GG: But what about the violence and gore?

HS: There is the impulse in a lot of us adults to soften the content. But after seeing kids late-night at Doug Kon, judging games for children at Gary Con, and now running the library group has caused me to re-examine my assumptions.

I still err on the side of the soft lens, but there is something starkly different between seeing a violent act, and imagining that same thing. I’d never let a kid watch a YouTube video where someone’s head gets chopped off, but my players are constantly trying to stab, smash, burn and decapitate their foes.

It’s akin to how we’ve diluted the Brother’s Grimm tales: is that for the benefit of the children or so that we, the adults in their lives, get to feel like we’ve protected them? There is a reason so many fairytales begin with a child being abandoned or orphaned by their parents. That danger is the impetus for the adventure. And so long as the PCs have a chance to confront the danger and vanquish the darkness, any lesson is in the courage, not the threat.

Kids know there are real dragons out in the world. RPGs give them the power to fight back.

But no one should take my word for it. Every judge should feel out the boundaries for his or her own group. Just don’t be surprised if the kids are more resilient than we think.    

GG: Speaking of surprise, what has been your biggest surprise while running games for kids?

HS: I knew the kids would love playing, but I was worried what the parents would think. Imagine some 40-year old overweight neckbeard wants to run a “fantasy roleplaying game” for your sixth grade son or daughter.

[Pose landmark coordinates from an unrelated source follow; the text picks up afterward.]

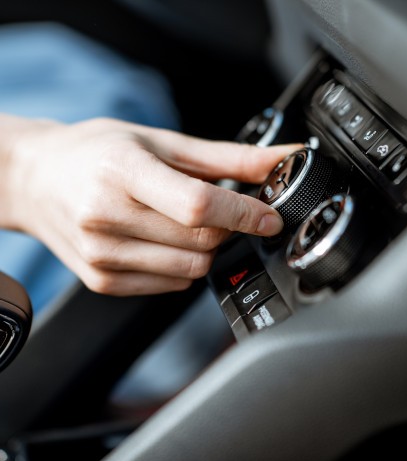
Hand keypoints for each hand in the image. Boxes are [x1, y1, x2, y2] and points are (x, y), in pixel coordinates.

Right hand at [1, 117, 298, 295]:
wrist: (36, 180)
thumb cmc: (96, 153)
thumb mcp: (161, 142)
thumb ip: (228, 158)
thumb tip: (283, 161)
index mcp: (122, 172)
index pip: (198, 206)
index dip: (244, 215)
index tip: (269, 217)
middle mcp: (106, 218)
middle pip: (202, 242)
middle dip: (225, 228)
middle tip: (216, 208)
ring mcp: (102, 256)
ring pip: (192, 269)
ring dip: (205, 248)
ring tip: (181, 222)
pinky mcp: (104, 281)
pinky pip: (172, 285)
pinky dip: (182, 265)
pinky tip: (163, 240)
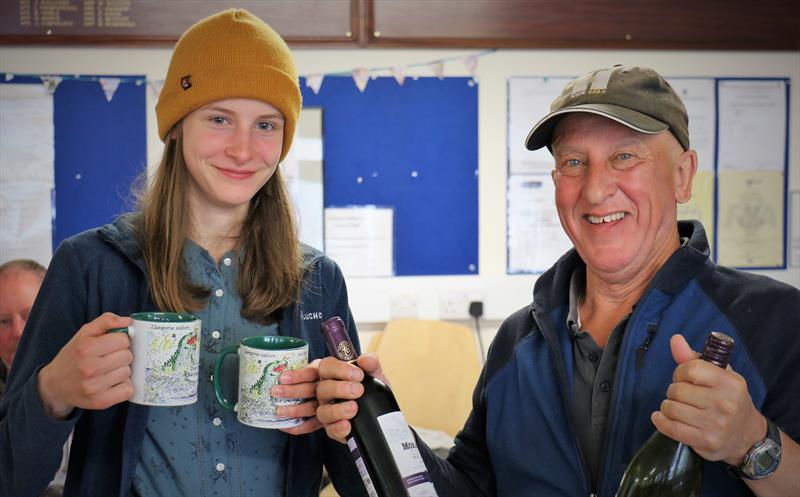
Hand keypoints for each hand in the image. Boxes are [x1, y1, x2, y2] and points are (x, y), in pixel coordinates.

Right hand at [37, 312, 133, 419]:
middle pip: (127, 356)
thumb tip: (128, 321)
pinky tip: (111, 382)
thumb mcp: (85, 333)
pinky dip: (124, 386)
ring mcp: (94, 387)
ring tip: (108, 371)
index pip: (123, 340)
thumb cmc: (74, 356)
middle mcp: (89, 368)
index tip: (112, 344)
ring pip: (128, 373)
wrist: (54, 384)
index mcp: (86, 348)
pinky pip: (128, 390)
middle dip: (122, 355)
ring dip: (122, 370)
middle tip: (109, 358)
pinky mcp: (100, 402)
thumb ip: (106, 321)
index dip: (120, 341)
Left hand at [273, 359, 322, 434]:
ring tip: (278, 412)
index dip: (297, 376)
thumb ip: (306, 368)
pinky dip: (298, 427)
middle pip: (310, 389)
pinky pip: (312, 425)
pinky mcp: (328, 418)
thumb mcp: (321, 366)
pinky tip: (284, 426)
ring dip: (294, 410)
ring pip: (311, 408)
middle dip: (291, 391)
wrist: (345, 389)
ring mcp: (329, 403)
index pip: (311, 373)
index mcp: (325, 371)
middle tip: (274, 392)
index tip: (282, 378)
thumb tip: (279, 370)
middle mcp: (328, 387)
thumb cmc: (327, 375)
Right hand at [316, 353, 385, 442]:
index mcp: (333, 376)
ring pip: (323, 411)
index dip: (339, 369)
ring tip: (354, 408)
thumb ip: (371, 364)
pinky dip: (339, 428)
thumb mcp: (375, 375)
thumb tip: (365, 360)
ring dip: (338, 409)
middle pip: (322, 389)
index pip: (326, 367)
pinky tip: (349, 425)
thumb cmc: (372, 391)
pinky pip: (330, 430)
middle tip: (359, 390)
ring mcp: (328, 412)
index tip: (358, 375)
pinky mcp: (333, 430)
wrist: (383, 415)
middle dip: (340, 389)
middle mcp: (326, 393)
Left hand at [652, 334, 766, 465]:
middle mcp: (725, 404)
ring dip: (668, 407)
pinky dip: (661, 422)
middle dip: (673, 391)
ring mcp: (716, 425)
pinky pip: (672, 429)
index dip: (680, 372)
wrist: (747, 436)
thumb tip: (675, 339)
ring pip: (672, 409)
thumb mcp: (720, 376)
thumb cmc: (729, 400)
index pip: (692, 369)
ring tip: (676, 407)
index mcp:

Now hear that pitch through the lens of an adult who only knows D&D from the Satanic Panic in the 80s.

It turns out I was completely wrong — all the parents have been been awesome. We have kids skipping football and baseball practice to play DCC, with their parents’ blessing. This last session a mom made a special trip back home because her son had forgotten his character sheet.

GG: Any favorite moments?

HS: The legend of Sea Bro is too long to recap here, but you can find it on G+ in the DCC group. More recently we were in the midst of a battle and one of the PCs drops. His companion abandons the fight to loot his buddy’s corpse, to the howls of the other players whose PCs are getting slaughtered. A 40-year old dad pleading with his son to wait until after the battle before looting is priceless. 

GG: What’s been the biggest mistake you’ve made?

HS: This last session I was running the first half of Doom of the Savage Kings. The PCs believed they had defeated the Hound and returned to Hirot as saviors. I went full Ren Faire with the villagers’ celebration: sloshing cups of wine, hunks of meat on spits dripping with fat, pigs roasting on the embers, the whole deal.

Then one of the players speaks up: he’s a vegetarian.

So we it flipped to carrots and potatoes on spits, but that wasn’t quite the Conan-level carousing I was aiming for.

GG: Never go full Ren Faire. Any last advice for judges looking to run games for kids? 

HS: Seed the table with a couple experienced players that can help the newer players sort out their character sheet and model what it means to role play. Color the high number face of each die with a sharpie so the dice are easy to sort out. (Thank you Dyson Logos!) Use the Purple Sorcerer Grimoire generator to print out spell sheets, so that each player has his or her own spellbook to reference.   

Otherwise, just have fun. Sit back and turn the kids loose.